■ 本文抜粋
|---|

A Short Lecture on Irish Literature

アイルランドはノーベル文学賞作家を4人輩出している国です。今回は、今年生誕150周年を迎えるW.B.イェイツを中心に、5人の作家とその作品をご紹介します。

W.B.イェイツ>


ウィリアム・バトラー・イェイツはアイルランドで初めてノーベル文学賞を受賞した、アイルランドを代表する詩人・劇作家です。19世紀後半~20世紀初頭にかけてアイルランドではイギリスによる圧政に反発して文芸復興(ケルティック・ルネッサンス)が盛んになります。これは主にゲール語、アイルランド民話を見直そうというもので、イェイツは積極的にこの文芸復興に参加しました。アイルランドの民話の編纂に携わり、民話に触発された詩を残しています。イェイツはアイルランドの神話や伝承を下敷きにした劇を何作も残し、日本の能も彼の作品(戯曲)に影響を与えました。アイルランドの独立運動にも参加したイェイツは、上院議員も務めていました。

|---|

■ 掲載行一覧
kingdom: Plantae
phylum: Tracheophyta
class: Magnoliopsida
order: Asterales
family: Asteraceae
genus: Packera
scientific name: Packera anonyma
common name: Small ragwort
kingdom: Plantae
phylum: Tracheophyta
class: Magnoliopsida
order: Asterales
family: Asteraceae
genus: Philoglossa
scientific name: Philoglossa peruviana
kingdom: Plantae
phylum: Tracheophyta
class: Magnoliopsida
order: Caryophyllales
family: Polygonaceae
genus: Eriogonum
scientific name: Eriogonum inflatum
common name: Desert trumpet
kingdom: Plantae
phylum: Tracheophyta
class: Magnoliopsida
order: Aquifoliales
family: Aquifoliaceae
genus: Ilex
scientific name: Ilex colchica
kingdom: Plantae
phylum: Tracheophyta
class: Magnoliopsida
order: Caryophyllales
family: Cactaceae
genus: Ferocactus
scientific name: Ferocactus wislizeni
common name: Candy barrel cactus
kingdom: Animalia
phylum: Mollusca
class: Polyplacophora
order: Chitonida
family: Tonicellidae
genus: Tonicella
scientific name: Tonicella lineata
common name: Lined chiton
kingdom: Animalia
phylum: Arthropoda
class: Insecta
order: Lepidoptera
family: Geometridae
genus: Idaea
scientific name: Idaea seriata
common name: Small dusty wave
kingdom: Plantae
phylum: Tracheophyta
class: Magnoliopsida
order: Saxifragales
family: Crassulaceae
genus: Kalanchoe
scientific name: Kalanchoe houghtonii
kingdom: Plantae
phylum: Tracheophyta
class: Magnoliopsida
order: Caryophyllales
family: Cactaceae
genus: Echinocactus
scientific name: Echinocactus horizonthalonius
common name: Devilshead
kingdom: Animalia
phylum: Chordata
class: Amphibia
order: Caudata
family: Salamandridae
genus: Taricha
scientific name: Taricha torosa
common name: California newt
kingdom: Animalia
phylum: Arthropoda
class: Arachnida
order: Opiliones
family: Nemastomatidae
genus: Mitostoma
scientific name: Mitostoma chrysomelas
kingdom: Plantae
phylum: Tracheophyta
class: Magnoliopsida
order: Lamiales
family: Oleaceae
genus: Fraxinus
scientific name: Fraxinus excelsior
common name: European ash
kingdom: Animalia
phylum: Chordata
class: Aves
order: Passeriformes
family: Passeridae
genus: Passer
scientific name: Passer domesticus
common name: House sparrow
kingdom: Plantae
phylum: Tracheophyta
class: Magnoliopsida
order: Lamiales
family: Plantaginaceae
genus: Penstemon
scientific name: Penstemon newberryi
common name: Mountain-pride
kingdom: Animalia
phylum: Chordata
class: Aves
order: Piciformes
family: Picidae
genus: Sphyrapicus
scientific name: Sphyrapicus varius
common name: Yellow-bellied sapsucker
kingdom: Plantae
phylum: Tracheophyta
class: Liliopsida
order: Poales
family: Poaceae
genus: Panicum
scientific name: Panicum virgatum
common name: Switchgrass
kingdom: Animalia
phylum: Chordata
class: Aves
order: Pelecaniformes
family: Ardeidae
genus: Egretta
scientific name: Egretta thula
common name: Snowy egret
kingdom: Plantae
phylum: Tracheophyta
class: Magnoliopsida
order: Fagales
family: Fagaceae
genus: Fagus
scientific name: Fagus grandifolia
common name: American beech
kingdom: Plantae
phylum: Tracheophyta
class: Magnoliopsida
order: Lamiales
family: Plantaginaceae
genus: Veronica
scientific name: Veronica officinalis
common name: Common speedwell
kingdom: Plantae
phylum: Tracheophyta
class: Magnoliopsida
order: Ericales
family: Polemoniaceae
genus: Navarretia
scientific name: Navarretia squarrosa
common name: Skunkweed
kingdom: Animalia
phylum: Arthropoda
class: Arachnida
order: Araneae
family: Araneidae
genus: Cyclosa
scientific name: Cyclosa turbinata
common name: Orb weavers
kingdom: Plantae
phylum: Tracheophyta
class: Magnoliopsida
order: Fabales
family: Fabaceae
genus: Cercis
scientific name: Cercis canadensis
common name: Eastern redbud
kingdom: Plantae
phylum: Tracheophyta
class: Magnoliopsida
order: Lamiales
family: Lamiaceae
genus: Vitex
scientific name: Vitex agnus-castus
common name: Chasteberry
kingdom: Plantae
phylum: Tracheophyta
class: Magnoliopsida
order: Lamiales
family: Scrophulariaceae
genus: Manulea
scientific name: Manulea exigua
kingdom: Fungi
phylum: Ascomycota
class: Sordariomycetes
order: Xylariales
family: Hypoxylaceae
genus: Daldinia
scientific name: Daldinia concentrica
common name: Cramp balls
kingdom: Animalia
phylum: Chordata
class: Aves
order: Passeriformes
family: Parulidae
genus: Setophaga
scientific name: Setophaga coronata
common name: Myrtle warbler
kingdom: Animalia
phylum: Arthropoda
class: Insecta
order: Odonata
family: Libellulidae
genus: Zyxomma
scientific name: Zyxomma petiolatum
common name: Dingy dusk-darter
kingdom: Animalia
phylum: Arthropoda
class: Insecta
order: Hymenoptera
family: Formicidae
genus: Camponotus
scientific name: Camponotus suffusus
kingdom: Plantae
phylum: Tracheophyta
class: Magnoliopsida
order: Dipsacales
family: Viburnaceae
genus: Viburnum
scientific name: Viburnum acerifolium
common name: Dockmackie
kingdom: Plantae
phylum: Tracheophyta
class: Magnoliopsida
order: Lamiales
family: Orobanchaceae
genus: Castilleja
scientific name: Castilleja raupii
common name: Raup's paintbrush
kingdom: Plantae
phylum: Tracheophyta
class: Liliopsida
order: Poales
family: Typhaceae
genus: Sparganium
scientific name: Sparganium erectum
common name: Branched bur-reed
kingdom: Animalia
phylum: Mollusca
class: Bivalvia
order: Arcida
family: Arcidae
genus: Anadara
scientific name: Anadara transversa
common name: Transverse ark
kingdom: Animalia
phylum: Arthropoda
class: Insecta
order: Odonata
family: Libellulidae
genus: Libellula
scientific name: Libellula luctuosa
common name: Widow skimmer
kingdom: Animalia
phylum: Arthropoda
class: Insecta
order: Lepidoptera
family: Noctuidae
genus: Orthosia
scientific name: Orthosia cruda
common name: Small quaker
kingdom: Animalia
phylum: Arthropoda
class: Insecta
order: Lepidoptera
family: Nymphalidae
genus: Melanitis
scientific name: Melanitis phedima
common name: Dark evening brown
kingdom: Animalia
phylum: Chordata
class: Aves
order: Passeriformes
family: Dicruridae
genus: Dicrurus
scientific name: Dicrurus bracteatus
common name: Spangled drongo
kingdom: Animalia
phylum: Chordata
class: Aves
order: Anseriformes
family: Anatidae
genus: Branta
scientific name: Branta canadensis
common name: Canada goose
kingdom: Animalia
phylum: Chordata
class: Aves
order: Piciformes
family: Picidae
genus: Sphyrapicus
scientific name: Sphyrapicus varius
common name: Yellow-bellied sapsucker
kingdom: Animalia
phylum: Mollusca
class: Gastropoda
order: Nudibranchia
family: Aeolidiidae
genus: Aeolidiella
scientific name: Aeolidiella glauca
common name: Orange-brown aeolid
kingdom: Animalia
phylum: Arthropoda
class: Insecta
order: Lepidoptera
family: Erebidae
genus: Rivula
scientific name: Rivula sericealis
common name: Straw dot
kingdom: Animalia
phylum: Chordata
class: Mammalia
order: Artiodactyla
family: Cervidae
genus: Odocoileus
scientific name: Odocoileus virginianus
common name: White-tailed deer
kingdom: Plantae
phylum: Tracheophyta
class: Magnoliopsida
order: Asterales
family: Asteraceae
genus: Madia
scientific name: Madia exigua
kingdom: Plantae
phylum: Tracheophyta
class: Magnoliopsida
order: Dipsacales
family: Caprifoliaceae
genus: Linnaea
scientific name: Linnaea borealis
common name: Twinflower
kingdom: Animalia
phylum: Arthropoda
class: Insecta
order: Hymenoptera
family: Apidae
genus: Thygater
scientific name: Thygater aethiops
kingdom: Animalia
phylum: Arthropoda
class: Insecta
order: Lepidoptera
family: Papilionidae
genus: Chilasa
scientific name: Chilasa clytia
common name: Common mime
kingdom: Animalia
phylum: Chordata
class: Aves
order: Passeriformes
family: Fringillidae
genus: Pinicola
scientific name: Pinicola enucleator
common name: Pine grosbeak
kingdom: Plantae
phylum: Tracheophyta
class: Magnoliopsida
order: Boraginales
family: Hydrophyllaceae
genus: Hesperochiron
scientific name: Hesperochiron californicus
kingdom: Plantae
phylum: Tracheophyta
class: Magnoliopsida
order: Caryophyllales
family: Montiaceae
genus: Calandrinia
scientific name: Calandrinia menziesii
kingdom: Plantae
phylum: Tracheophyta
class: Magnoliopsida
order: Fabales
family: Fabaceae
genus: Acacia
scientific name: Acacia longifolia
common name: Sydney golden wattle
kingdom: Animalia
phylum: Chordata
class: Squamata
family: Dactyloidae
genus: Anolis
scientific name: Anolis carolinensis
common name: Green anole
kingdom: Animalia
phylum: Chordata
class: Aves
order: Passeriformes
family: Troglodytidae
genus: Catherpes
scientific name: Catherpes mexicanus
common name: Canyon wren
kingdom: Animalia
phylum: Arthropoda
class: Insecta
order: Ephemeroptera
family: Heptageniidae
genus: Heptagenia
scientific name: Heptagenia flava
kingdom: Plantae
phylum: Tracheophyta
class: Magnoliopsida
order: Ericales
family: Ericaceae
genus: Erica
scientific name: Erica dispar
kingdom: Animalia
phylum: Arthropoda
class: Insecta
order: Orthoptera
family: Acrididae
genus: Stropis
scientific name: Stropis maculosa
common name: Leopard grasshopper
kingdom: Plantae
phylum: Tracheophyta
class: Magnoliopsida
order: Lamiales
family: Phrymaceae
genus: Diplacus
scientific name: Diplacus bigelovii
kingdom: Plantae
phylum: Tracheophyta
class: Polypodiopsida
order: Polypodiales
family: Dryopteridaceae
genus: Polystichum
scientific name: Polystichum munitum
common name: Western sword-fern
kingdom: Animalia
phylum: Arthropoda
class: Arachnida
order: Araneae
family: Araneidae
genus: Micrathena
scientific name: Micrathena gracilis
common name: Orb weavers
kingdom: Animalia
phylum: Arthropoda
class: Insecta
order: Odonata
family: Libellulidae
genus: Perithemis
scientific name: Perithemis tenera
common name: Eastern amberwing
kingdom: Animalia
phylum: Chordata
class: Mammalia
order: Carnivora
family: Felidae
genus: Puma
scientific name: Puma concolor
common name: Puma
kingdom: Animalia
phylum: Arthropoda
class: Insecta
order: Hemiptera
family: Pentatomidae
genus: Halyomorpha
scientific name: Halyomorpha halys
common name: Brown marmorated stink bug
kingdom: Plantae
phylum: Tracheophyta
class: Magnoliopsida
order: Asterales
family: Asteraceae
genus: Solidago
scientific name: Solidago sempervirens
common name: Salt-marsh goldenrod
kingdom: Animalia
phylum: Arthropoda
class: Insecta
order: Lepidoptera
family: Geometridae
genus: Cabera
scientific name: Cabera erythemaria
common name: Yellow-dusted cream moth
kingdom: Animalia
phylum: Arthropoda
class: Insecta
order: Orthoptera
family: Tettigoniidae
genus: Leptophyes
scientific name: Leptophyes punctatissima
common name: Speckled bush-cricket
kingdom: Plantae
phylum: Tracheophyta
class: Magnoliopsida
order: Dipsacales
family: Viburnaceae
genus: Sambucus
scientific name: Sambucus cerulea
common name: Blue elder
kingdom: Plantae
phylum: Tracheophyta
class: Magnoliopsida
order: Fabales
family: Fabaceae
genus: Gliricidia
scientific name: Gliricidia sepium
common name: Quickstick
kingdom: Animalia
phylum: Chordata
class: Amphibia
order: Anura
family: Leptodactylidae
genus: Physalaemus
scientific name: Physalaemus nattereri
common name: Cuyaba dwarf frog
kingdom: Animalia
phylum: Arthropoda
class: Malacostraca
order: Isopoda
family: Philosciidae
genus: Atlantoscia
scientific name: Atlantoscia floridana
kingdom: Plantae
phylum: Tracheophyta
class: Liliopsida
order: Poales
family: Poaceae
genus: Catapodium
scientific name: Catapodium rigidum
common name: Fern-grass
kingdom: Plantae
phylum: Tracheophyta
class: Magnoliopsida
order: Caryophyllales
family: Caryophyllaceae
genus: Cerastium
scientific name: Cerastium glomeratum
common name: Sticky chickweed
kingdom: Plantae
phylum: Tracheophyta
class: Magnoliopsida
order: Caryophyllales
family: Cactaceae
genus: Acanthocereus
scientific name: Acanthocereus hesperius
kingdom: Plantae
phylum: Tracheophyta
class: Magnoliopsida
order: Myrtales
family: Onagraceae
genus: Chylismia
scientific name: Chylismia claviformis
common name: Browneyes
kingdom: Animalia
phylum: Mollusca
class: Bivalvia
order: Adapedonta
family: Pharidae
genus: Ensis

|---|

■ 取り組む課題
(a) アイルランド文学を紹介する本文によると、アイルランドはノーベル文学賞作家を何人輩出していますか。
(b) アイルランド文学の本文から、「アイルランドはノーベル文学賞」から「たイェイツは、上院議員も務めていました。」までの部分を一字も変えずに書き写してください。
(c) アイルランド文学を紹介する本文の最後の文を引き取り、その次から続きを書いてください。

■ 解答
(a) 4人です。

(b)
アイルランドはノーベル文学賞作家を4人輩出している国です。今回は、今年生誕150周年を迎えるW.B.イェイツを中心に、5人の作家とその作品をご紹介します。

W.B.イェイツ>


ウィリアム・バトラー・イェイツはアイルランドで初めてノーベル文学賞を受賞した、アイルランドを代表する詩人・劇作家です。19世紀後半~20世紀初頭にかけてアイルランドではイギリスによる圧政に反発して文芸復興(ケルティック・ルネッサンス)が盛んになります。これは主にゲール語、アイルランド民話を見直そうというもので、イェイツは積極的にこの文芸復興に参加しました。アイルランドの民話の編纂に携わり、民話に触発された詩を残しています。イェイツはアイルランドの神話や伝承を下敷きにした劇を何作も残し、日本の能も彼の作品(戯曲)に影響を与えました。アイルランドの独立運動にも参加したイェイツは、上院議員も務めていました。

(c)
<アイルランドの文学と作家たち>

世界的に有名なアイルランド人作家としては、オスカー・ワイルド(代表作:『幸福の王子』、『ドリアン・グレイの肖像』、戯曲『サロメ』)、ジェイムス・ジョイス(代表作:『ユリシーズ』)などが挙げられます。アイルランドの首都ダブリンで生まれたワイルドは、イギリスに渡り、次々に話題作を生み出しました。ジョイスの代表作『ユリシーズ』はホメロスの『オデュッセイア』の構成を借りた作品です。その他、最近実写化された『ガリバー旅行記』のジョナサン・スウィフトや『ドラキュラ』のブラム・ストーカーもアイルランド人の作家です。